L'Iran intensifie le conflit en menaçant les artères de données sous-marines
Le 28 mars 2026, le Corps des Gardiens de la Révolution islamique (IRGC) d'Iran a émis un avertissement direct contre les réseaux de câbles internet sous-marins dans le détroit d'Ormuz et la mer Rouge, ouvrant un nouveau front dans son conflit avec Israël et l'Occident. Cette menace cible l'infrastructure fondamentale de l'économie numérique mondiale, étendant la crise au-delà des voies maritimes physiques. Cette escalade fait suite à la fermeture effective du détroit d'Ormuz, un point d'étranglement pour 20 % de l'approvisionnement mondial en pétrole et en GNL, ce qui a déjà poussé les prix du brut Brent à la hausse de 4,2 %, à 104,21 dollars le baril. En menaçant les câbles qui transportent environ 95 % des données mondiales, Téhéran utilise un nouveau point de pression avec des conséquences potentiellement graves pour les marchés financiers internationaux et les opérations commerciales.

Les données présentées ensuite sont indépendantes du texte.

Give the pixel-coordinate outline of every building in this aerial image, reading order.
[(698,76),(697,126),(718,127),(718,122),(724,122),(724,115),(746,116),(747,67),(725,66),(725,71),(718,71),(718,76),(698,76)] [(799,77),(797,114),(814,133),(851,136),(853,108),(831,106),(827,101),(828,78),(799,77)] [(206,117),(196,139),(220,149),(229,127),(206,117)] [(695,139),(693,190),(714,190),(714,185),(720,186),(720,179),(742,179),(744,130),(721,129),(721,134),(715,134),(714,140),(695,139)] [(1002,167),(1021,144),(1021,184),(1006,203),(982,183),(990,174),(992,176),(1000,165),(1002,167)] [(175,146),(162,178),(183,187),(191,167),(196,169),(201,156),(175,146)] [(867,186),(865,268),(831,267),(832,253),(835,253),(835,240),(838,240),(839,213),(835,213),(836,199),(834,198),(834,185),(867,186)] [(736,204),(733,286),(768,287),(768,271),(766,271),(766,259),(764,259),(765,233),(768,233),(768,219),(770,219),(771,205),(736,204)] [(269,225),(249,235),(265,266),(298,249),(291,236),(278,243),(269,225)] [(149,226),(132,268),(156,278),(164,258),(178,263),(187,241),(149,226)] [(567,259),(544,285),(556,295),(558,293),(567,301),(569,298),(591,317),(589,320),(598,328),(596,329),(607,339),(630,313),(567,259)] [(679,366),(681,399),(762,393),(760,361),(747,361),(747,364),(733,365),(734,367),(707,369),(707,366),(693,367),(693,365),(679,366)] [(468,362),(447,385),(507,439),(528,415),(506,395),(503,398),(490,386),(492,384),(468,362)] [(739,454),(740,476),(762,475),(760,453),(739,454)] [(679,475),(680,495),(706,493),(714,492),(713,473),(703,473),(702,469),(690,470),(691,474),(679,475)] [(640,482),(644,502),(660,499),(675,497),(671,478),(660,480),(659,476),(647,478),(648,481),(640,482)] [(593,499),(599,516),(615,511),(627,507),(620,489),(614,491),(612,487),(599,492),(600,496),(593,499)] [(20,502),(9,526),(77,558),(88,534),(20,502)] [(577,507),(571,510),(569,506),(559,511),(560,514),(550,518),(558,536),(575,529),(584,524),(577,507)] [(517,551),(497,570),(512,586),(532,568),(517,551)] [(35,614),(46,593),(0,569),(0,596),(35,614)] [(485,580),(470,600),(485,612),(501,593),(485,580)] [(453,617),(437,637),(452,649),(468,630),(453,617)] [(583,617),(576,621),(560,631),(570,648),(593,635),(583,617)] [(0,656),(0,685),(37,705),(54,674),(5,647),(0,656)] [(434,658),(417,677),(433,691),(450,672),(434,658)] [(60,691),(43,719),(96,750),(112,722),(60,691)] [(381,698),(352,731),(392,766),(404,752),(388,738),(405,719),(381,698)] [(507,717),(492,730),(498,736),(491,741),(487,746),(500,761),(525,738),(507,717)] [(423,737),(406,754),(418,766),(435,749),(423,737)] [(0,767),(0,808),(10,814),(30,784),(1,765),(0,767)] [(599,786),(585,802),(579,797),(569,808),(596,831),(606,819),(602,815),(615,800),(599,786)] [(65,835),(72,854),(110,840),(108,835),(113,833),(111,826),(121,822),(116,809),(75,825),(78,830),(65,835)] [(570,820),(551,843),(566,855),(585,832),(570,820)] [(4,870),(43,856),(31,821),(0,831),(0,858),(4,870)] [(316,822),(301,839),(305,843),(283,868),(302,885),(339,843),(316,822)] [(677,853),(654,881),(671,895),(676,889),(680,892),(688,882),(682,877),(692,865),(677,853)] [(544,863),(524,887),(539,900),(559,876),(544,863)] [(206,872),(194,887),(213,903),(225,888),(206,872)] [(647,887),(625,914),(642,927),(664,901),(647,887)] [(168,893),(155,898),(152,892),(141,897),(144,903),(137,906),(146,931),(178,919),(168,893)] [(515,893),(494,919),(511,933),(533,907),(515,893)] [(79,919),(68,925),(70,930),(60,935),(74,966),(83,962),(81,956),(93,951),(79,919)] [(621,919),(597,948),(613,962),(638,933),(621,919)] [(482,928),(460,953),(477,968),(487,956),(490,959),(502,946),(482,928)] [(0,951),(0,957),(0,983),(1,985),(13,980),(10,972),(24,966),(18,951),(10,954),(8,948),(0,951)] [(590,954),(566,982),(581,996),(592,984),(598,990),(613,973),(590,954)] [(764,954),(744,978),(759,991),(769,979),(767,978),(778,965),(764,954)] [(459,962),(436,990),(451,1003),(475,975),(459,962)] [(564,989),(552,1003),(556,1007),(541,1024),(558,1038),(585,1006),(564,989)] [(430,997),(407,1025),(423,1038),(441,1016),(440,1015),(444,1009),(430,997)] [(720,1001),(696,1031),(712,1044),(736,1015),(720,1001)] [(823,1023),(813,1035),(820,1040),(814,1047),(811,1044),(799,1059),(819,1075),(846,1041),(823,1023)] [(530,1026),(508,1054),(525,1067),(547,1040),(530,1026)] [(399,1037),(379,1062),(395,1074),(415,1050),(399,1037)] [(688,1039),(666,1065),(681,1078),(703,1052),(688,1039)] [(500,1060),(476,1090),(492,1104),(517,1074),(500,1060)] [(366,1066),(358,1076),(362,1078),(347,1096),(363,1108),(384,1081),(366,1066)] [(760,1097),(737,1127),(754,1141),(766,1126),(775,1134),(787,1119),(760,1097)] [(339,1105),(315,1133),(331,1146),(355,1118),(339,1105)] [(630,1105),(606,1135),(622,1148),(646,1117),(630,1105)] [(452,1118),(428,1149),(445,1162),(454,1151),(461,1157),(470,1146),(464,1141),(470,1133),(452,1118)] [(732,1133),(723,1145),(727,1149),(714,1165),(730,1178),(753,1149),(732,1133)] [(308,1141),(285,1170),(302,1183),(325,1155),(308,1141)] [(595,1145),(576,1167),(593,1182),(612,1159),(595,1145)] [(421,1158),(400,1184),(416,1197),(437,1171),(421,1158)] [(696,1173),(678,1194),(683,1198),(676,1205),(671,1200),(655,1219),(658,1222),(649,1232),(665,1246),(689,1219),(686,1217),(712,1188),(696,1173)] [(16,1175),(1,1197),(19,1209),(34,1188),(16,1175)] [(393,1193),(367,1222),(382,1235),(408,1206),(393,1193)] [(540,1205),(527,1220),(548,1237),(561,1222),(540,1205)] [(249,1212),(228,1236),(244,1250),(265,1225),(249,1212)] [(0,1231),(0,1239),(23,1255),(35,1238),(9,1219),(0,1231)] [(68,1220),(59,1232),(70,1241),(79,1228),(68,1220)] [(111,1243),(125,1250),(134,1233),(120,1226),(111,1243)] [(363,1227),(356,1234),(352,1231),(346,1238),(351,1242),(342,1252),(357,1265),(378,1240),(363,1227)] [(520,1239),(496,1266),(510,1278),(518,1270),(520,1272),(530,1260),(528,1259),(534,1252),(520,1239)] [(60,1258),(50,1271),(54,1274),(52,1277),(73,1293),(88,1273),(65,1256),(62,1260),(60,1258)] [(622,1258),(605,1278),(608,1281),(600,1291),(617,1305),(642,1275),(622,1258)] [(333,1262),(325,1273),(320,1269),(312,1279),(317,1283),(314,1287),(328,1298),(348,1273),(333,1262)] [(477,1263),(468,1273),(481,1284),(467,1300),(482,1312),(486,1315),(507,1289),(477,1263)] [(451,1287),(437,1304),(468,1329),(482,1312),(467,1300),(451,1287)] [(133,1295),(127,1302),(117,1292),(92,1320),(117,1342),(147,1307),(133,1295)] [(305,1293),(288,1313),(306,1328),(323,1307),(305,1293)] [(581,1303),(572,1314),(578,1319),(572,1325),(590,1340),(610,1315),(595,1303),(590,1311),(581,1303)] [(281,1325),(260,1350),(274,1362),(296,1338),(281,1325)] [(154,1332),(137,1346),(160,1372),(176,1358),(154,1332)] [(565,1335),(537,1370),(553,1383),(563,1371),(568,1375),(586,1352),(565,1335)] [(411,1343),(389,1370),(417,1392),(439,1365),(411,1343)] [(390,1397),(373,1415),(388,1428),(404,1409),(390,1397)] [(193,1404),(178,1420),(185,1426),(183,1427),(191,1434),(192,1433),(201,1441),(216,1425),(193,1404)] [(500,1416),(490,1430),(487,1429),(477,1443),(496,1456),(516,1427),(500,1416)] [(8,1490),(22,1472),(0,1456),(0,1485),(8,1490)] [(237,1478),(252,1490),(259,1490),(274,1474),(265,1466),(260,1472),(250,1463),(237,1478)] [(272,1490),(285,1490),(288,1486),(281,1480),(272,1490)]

Des projets de câbles majeurs de plusieurs milliards de dollars face à des retards indéfinis
La menace de l'IRGC a immobilisé des projets d'infrastructure critiques. Le système de câbles 2Africa Pearls, dirigé par Meta, un projet massif conçu pour relier l'Inde à l'Europe via le Moyen-Orient, a été effectivement suspendu après que le constructeur de réseaux Alcatel Submarine Networks ait déclaré un cas de force majeure. Cela repousse indéfiniment le lancement prévu du projet en 2026. De même, le câble SEA-ME-WE 6 (SMW6), un lien vital de nouvelle génération pour le trafic Asie-Europe, est confronté à une profonde incertitude. Le conflit a rendu le golfe Persique et la mer Rouge des zones interdites aux navires de réparation, gelant la maintenance et bloquant les pannes existantes dues à des coupures de câbles antérieures près de Djeddah. Cela laisse des systèmes critiques comme SEA-ME-WE 4 et I-ME-WE d'Airtel fonctionner à capacité réduite.
Les goulots d'étranglement numériques créent de nouveaux risques pour l'économie mondiale
La perturbation simultanée de ces deux corridors vitaux crée un double risque de réduction de la bande passante et d'augmentation de la latence pour le trafic de données entre l'Europe et l'Asie. La situation a incité le ministère indien des Télécommunications à exiger des plans d'urgence de la part des opérateurs, qui font face à des impacts sur tout, des transactions financières et du commerce électronique aux performances des services cloud et des charges de travail d'IA. Cette vulnérabilité numérique est aggravée par la concentration physique des stations d'atterrissage de câbles dans des villes comme Mumbai, créant des points de défaillance uniques. Bien que les entreprises technologiques explorent des alternatives à long terme comme les routes terrestres eurasiennes et arctiques, celles-ci sont à des années d'opération, laissant l'économie mondiale exposée à un déficit de capacité et de résilience à court terme.